Beveridge didn’t put much, if any, emphasis on Bird’s race when nominating him. In fact, the Journal, Springfield’s Republican newspaper, gleefully pointed out that a number of Democratic state senators didn’t realize Bird was Black when they voted to confirm him in February 1874:

The Bourbon Democrats have been sore wroth for a few days by reason of having unconsciously voted to confirm the nomination of the Governor of Mr. J.J. Bird as Trustee of Industrial University at Champaign.

Mr. Bird is a colored man, a conductor of the Pullman Sleeping Car Company on the Illinois Central Railway. He resides at Cairo, and has the respect even of that Democratic Egyptian country. He was nominated by the Governor just as if he was a common man. In the due course of business he was confirmed, and that too – direful calamity! – in part by such good old Democratic votes as Senators Archer, Casey and others of the same stripe.

Bird’s term as trustee was a struggle. According to the U of I Library:

Bird served on the Board until 1883. The Cairo Daily Bulletin claimed that Bird “was treated with great disrespect by the white members of the board because he was black, and was actually driven out of the board by Republican ostracism.” He nonetheless remained “faithful to the Republican party, for which he has done much service and from which he had received no kindness or reward.”

It’s probably a sign of the racism Bird confronted that it wasn’t until 1887, four years after Bird was off the board, that the college admitted its first Black student.

Update: This entry originally said Bird joined the board before any Blacks were allowed to enroll at IIS/U of I and that the school didn’t accept its first Black student until 1887, four years after Bird left the board. That apparently was incorrect.

The first African-American identified as attending the U of I was Jonathan Rogan of Decatur, who enrolled in 1887. However, according to U of I professor emeritus Wayne Pitard, author of a 2024 biography of John J. Bird, Bird’s own writings suggest there were a few Black students at the school when, and possibly before, Bird served as trustee. Their identities are unknown.

Pitard’s biography of Bird is “Watchman, Tell Us: John J. Bird and Black Politics in Post-Civil War Illinois,” published by Southern Illinois University Press in 2024. 

At some point, Bird moved from Cairo to Springfield, where he continued to advocate for both civil rights and the Republican Party. One of his regular associates was the Rev. James H. Magee (1839-1912), a local minister and for a time president of the Ambidexter Institute, a Tuskegee Institute-style trade school for African-American youths.

Rev. James H. Magee, undated (Illinois History Teacher, 2003)
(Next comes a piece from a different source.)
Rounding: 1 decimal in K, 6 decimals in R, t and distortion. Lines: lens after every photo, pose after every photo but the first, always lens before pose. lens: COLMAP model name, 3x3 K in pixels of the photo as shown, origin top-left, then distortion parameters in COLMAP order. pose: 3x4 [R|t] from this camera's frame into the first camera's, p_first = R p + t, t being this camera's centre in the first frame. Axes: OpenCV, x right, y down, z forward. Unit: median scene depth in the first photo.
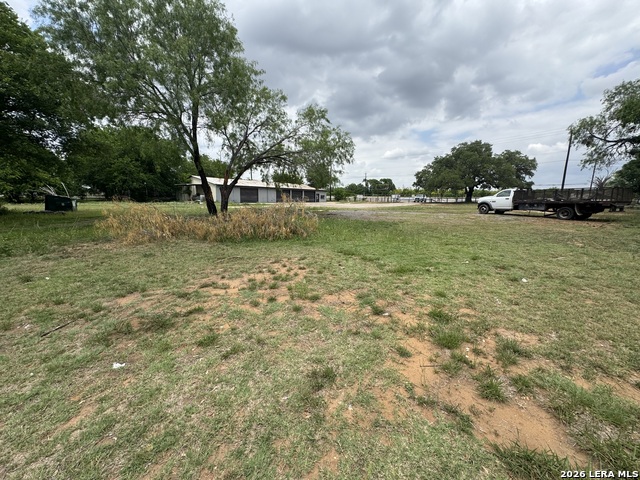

Like Bird, Magee was a Republican who had a patronage job – as a messenger in the printing office – with Illinois Secretary of State James Rose. Rose, age 61, died suddenly May 29, 1912, and Magee died seven hours later. Magee’s death was due to a heart attack the newspapers said was brought on by the news of Rose’s death. The Illinois State Journal’s version:

Dr. McGee (sic), who was colored, spent the day in pursuance of his ordinary duties. There probably was none of the state house attaches better known, for in delivering printed matter and proofs to the various state departments, he became to be known by all.

When he was told of the death of Mr. Rose by Printer Expert Williamson about 4 o’clock, McGee sat down and, catching his side as if in pain, said:

“I don’t see how I am going to get over this. He was my good friend.”

John J. Bird, in turn, died three days later. The Illinois State Register’s brief obituary mentioned none of Bird’s accomplishments in life, but it did claim to see a pattern in his death.

Bird’s death makes the second attributed indirectly to the death of Secretary of State James A. Rose. He is said to have brooded continuously since the sudden death on Wednesday night of Dr. J.H. McGee, who died soon after the secretary, supposedly of grief.

Both Bird and Magee are buried in what is historically known as “the colored section,” Blocks 4 and 5, at Oak Ridge Cemetery.